Each line below with the word "output" needs to be copied.
============
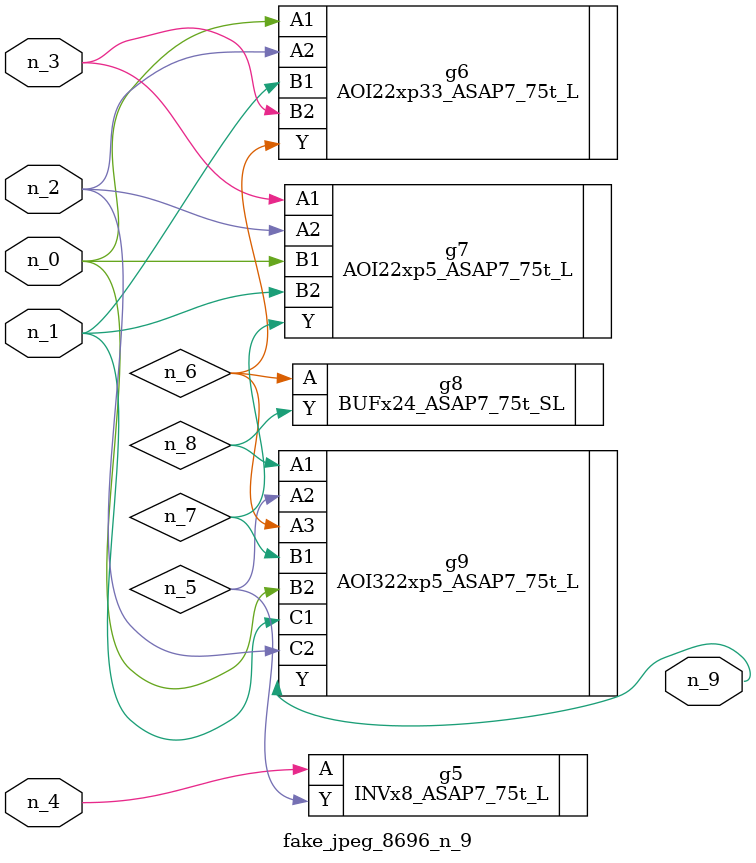
<source format=v>
module fake_jpeg_8696_n_9 (n_3, n_2, n_1, n_0, n_4, n_9);

input n_3;
input n_2;
input n_1;
input n_0;
input n_4;

output n_9;

wire n_8;
wire n_6;
wire n_5;
wire n_7;

INVx8_ASAP7_75t_L g5 ( 
.A(n_4),
.Y(n_5)
);

AOI22xp33_ASAP7_75t_L g6 ( 
.A1(n_0),
.A2(n_2),
.B1(n_1),
.B2(n_3),
.Y(n_6)
);

AOI22xp5_ASAP7_75t_L g7 ( 
.A1(n_3),
.A2(n_2),
.B1(n_0),
.B2(n_1),
.Y(n_7)
);

BUFx24_ASAP7_75t_SL g8 ( 
.A(n_6),
.Y(n_8)
);

AOI322xp5_ASAP7_75t_L g9 ( 
.A1(n_8),
.A2(n_5),
.A3(n_6),
.B1(n_7),
.B2(n_0),
.C1(n_1),
.C2(n_2),
.Y(n_9)
);


endmodule
</source>
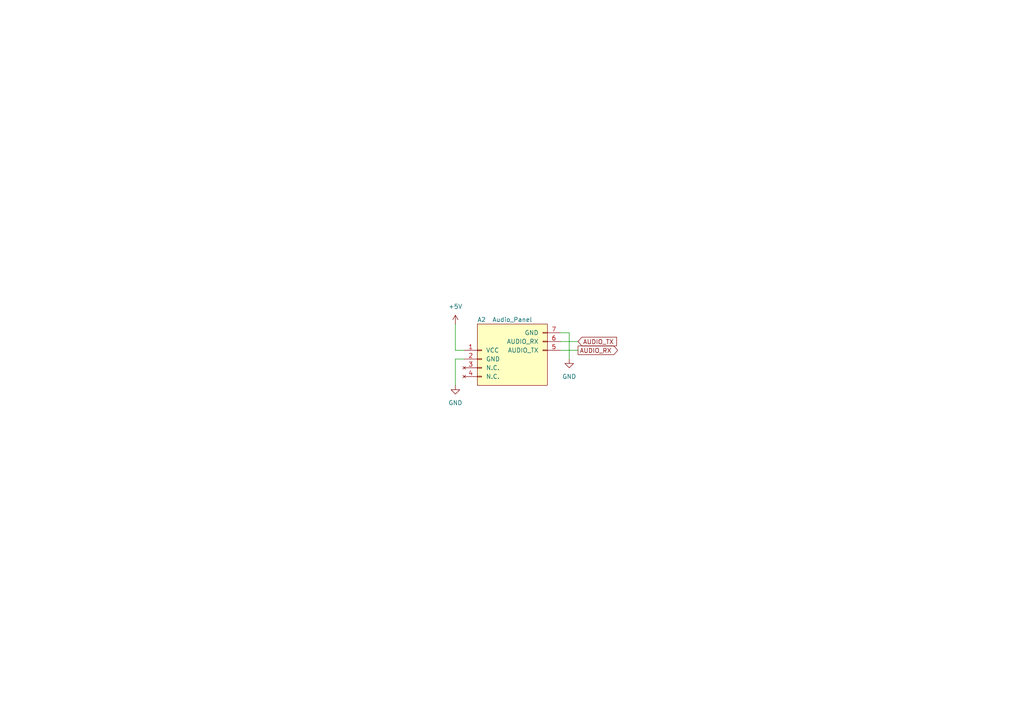
<source format=kicad_sch>
(kicad_sch
	(version 20231120)
	(generator "eeschema")
	(generator_version "8.0")
	(uuid "59c488f9-6f25-4fab-917a-93bef14c5081")
	(paper "A4")
	(title_block
		(title "BulkyModem-32 Module (Audio Panel)")
		(comment 4 "Mounting spot for an audio module that does not exist.")
	)
	
	(wire
		(pts
			(xy 162.56 99.06) (xy 167.64 99.06)
		)
		(stroke
			(width 0)
			(type default)
		)
		(uuid "07d54e8c-feb9-4b91-b835-b16800b6084e")
	)
	(wire
		(pts
			(xy 134.62 104.14) (xy 132.08 104.14)
		)
		(stroke
			(width 0)
			(type default)
		)
		(uuid "193148d2-721a-4583-867c-fab982df2a07")
	)
	(wire
		(pts
			(xy 132.08 104.14) (xy 132.08 111.76)
		)
		(stroke
			(width 0)
			(type default)
		)
		(uuid "3fbeb7fb-9d38-4185-8e4b-2056ae25edd9")
	)
	(wire
		(pts
			(xy 132.08 101.6) (xy 134.62 101.6)
		)
		(stroke
			(width 0)
			(type default)
		)
		(uuid "6d747ebe-8470-4d32-8adf-5d90aefb9bf6")
	)
	(wire
		(pts
			(xy 162.56 96.52) (xy 165.1 96.52)
		)
		(stroke
			(width 0)
			(type default)
		)
		(uuid "aea540ec-598b-4332-8bb0-6aa16479b69b")
	)
	(wire
		(pts
			(xy 165.1 96.52) (xy 165.1 104.14)
		)
		(stroke
			(width 0)
			(type default)
		)
		(uuid "bea4f521-8195-4193-b33a-a0db0f0c5bf7")
	)
	(wire
		(pts
			(xy 162.56 101.6) (xy 167.64 101.6)
		)
		(stroke
			(width 0)
			(type default)
		)
		(uuid "c5cc0c69-4591-4e47-a0a6-19da0c9488e6")
	)
	(wire
		(pts
			(xy 132.08 93.98) (xy 132.08 101.6)
		)
		(stroke
			(width 0)
			(type default)
		)
		(uuid "f0ee3310-a6aa-433c-82a8-de1354d892ee")
	)
	(global_label "AUDIO_RX"
		(shape output)
		(at 167.64 101.6 0)
		(effects
			(font
				(size 1.27 1.27)
			)
			(justify left)
		)
		(uuid "918855f6-35f7-4335-9c4d-3c775160889e")
		(property "Intersheetrefs" "${INTERSHEET_REFS}"
			(at 167.64 101.6 0)
			(effects
				(font
					(size 1.27 1.27)
				)
				(hide yes)
			)
		)
	)
	(global_label "AUDIO_TX"
		(shape input)
		(at 167.64 99.06 0)
		(effects
			(font
				(size 1.27 1.27)
			)
			(justify left)
		)
		(uuid "f11fa462-f903-422d-b344-629212ca0a11")
		(property "Intersheetrefs" "${INTERSHEET_REFS}"
			(at 167.64 99.06 0)
			(effects
				(font
					(size 1.27 1.27)
				)
				(hide yes)
			)
		)
	)
	(symbol
		(lib_id "power:GND")
		(at 132.08 111.76 0)
		(unit 1)
		(exclude_from_sim no)
		(in_bom yes)
		(on_board yes)
		(dnp no)
		(fields_autoplaced yes)
		(uuid "308e368f-a42f-41d0-ae97-df9fbc599007")
		(property "Reference" "#PWR013"
			(at 132.08 118.11 0)
			(effects
				(font
					(size 1.27 1.27)
				)
				(hide yes)
			)
		)
		(property "Value" "GND"
			(at 132.08 116.84 0)
			(effects
				(font
					(size 1.27 1.27)
				)
			)
		)
		(property "Footprint" ""
			(at 132.08 111.76 0)
			(effects
				(font
					(size 1.27 1.27)
				)
				(hide yes)
			)
		)
		(property "Datasheet" ""
			(at 132.08 111.76 0)
			(effects
				(font
					(size 1.27 1.27)
				)
				(hide yes)
			)
		)
		(property "Description" "Power symbol creates a global label with name \"GND\" , ground"
			(at 132.08 111.76 0)
			(effects
				(font
					(size 1.27 1.27)
				)
				(hide yes)
			)
		)
		(pin "1"
			(uuid "5bb8ec6f-72a4-4a9c-8534-4a45226ce9ac")
		)
		(instances
			(project "BulkyModem-32 Module"
				(path "/cd9da885-84b5-47eb-b16d-d4099ea4358c/26a15234-c982-43c6-ae7e-0577565be242"
					(reference "#PWR013")
					(unit 1)
				)
			)
		)
	)
	(symbol
		(lib_id "power:GND")
		(at 165.1 104.14 0)
		(unit 1)
		(exclude_from_sim no)
		(in_bom yes)
		(on_board yes)
		(dnp no)
		(fields_autoplaced yes)
		(uuid "49bc8126-9e3f-4f40-9278-04a593899ef4")
		(property "Reference" "#PWR012"
			(at 165.1 110.49 0)
			(effects
				(font
					(size 1.27 1.27)
				)
				(hide yes)
			)
		)
		(property "Value" "GND"
			(at 165.1 109.22 0)
			(effects
				(font
					(size 1.27 1.27)
				)
			)
		)
		(property "Footprint" ""
			(at 165.1 104.14 0)
			(effects
				(font
					(size 1.27 1.27)
				)
				(hide yes)
			)
		)
		(property "Datasheet" ""
			(at 165.1 104.14 0)
			(effects
				(font
					(size 1.27 1.27)
				)
				(hide yes)
			)
		)
		(property "Description" "Power symbol creates a global label with name \"GND\" , ground"
			(at 165.1 104.14 0)
			(effects
				(font
					(size 1.27 1.27)
				)
				(hide yes)
			)
		)
		(pin "1"
			(uuid "877dfcd2-2bee-475b-8011-454ac96f676f")
		)
		(instances
			(project "BulkyModem-32 Module"
				(path "/cd9da885-84b5-47eb-b16d-d4099ea4358c/26a15234-c982-43c6-ae7e-0577565be242"
					(reference "#PWR012")
					(unit 1)
				)
			)
		)
	)
	(symbol
		(lib_id "power:+5V")
		(at 132.08 93.98 0)
		(unit 1)
		(exclude_from_sim no)
		(in_bom yes)
		(on_board yes)
		(dnp no)
		(fields_autoplaced yes)
		(uuid "6bfa15f3-b1aa-43e2-9d17-f483ba85ecc6")
		(property "Reference" "#PWR014"
			(at 132.08 97.79 0)
			(effects
				(font
					(size 1.27 1.27)
				)
				(hide yes)
			)
		)
		(property "Value" "+5V"
			(at 132.08 88.9 0)
			(effects
				(font
					(size 1.27 1.27)
				)
			)
		)
		(property "Footprint" ""
			(at 132.08 93.98 0)
			(effects
				(font
					(size 1.27 1.27)
				)
				(hide yes)
			)
		)
		(property "Datasheet" ""
			(at 132.08 93.98 0)
			(effects
				(font
					(size 1.27 1.27)
				)
				(hide yes)
			)
		)
		(property "Description" "Power symbol creates a global label with name \"+5V\""
			(at 132.08 93.98 0)
			(effects
				(font
					(size 1.27 1.27)
				)
				(hide yes)
			)
		)
		(pin "1"
			(uuid "e110934e-3019-460a-a291-07d98cb95223")
		)
		(instances
			(project "BulkyModem-32 Module"
				(path "/cd9da885-84b5-47eb-b16d-d4099ea4358c/26a15234-c982-43c6-ae7e-0577565be242"
					(reference "#PWR014")
					(unit 1)
				)
			)
		)
	)
	(symbol
		(lib_id "BulkyModem:AudioModule")
		(at 139.7 99.06 0)
		(unit 1)
		(exclude_from_sim no)
		(in_bom yes)
		(on_board yes)
		(dnp no)
		(uuid "873e760f-0fd6-461b-ac97-66fe06a195ec")
		(property "Reference" "A2"
			(at 139.7 92.71 0)
			(effects
				(font
					(size 1.27 1.27)
				)
			)
		)
		(property "Value" "Audio_Panel"
			(at 148.59 92.71 0)
			(effects
				(font
					(size 1.27 1.27)
				)
			)
		)
		(property "Footprint" "BulkyModem:AudioModule"
			(at 139.7 91.44 0)
			(effects
				(font
					(size 1.27 1.27)
				)
				(hide yes)
			)
		)
		(property "Datasheet" ""
			(at 139.7 91.44 0)
			(effects
				(font
					(size 1.27 1.27)
				)
				(hide yes)
			)
		)
		(property "Description" ""
			(at 139.7 91.44 0)
			(effects
				(font
					(size 1.27 1.27)
				)
				(hide yes)
			)
		)
		(pin "1"
			(uuid "766a487a-6c99-40cb-a95d-85d29264e6ef")
		)
		(pin "4"
			(uuid "5ae2db30-57c7-4b7e-a253-e42995dad841")
		)
		(pin "6"
			(uuid "544fc49d-edf0-4eb8-9961-662f4b0f34d2")
		)
		(pin "3"
			(uuid "b0faa044-0f9c-4c0d-b114-5922d0c5b299")
		)
		(pin "7"
			(uuid "5c0b8ea0-df9f-4c07-b124-f10b98e8e248")
		)
		(pin "2"
			(uuid "5033b740-9d4e-4b20-af3d-5bf4ad265955")
		)
		(pin "5"
			(uuid "0d712c31-3feb-4e3f-8a1b-4feda4bdec51")
		)
		(instances
			(project "BulkyModem-32 Module"
				(path "/cd9da885-84b5-47eb-b16d-d4099ea4358c/26a15234-c982-43c6-ae7e-0577565be242"
					(reference "A2")
					(unit 1)
				)
			)
		)
	)
)

</source>
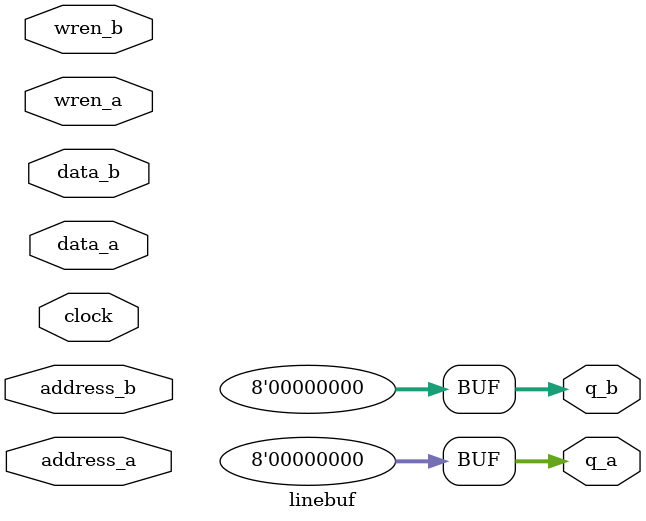
<source format=v>
module linebuf(	// file.cleaned.mlir:2:3
  input  [13:0] address_a,	// file.cleaned.mlir:2:25
                address_b,	// file.cleaned.mlir:2:46
  input         clock,	// file.cleaned.mlir:2:67
  input  [7:0]  data_a,	// file.cleaned.mlir:2:83
                data_b,	// file.cleaned.mlir:2:100
  input         wren_a,	// file.cleaned.mlir:2:117
                wren_b,	// file.cleaned.mlir:2:134
  output [7:0]  q_a,	// file.cleaned.mlir:2:152
                q_b	// file.cleaned.mlir:2:166
);

  assign q_a = 8'h0;	// file.cleaned.mlir:3:14, :4:5
  assign q_b = 8'h0;	// file.cleaned.mlir:3:14, :4:5
endmodule


</source>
============
**Response**.
output n_9;
		(shape output)
  output [7:0]  q_a,	// file.cleaned.mlir:2:152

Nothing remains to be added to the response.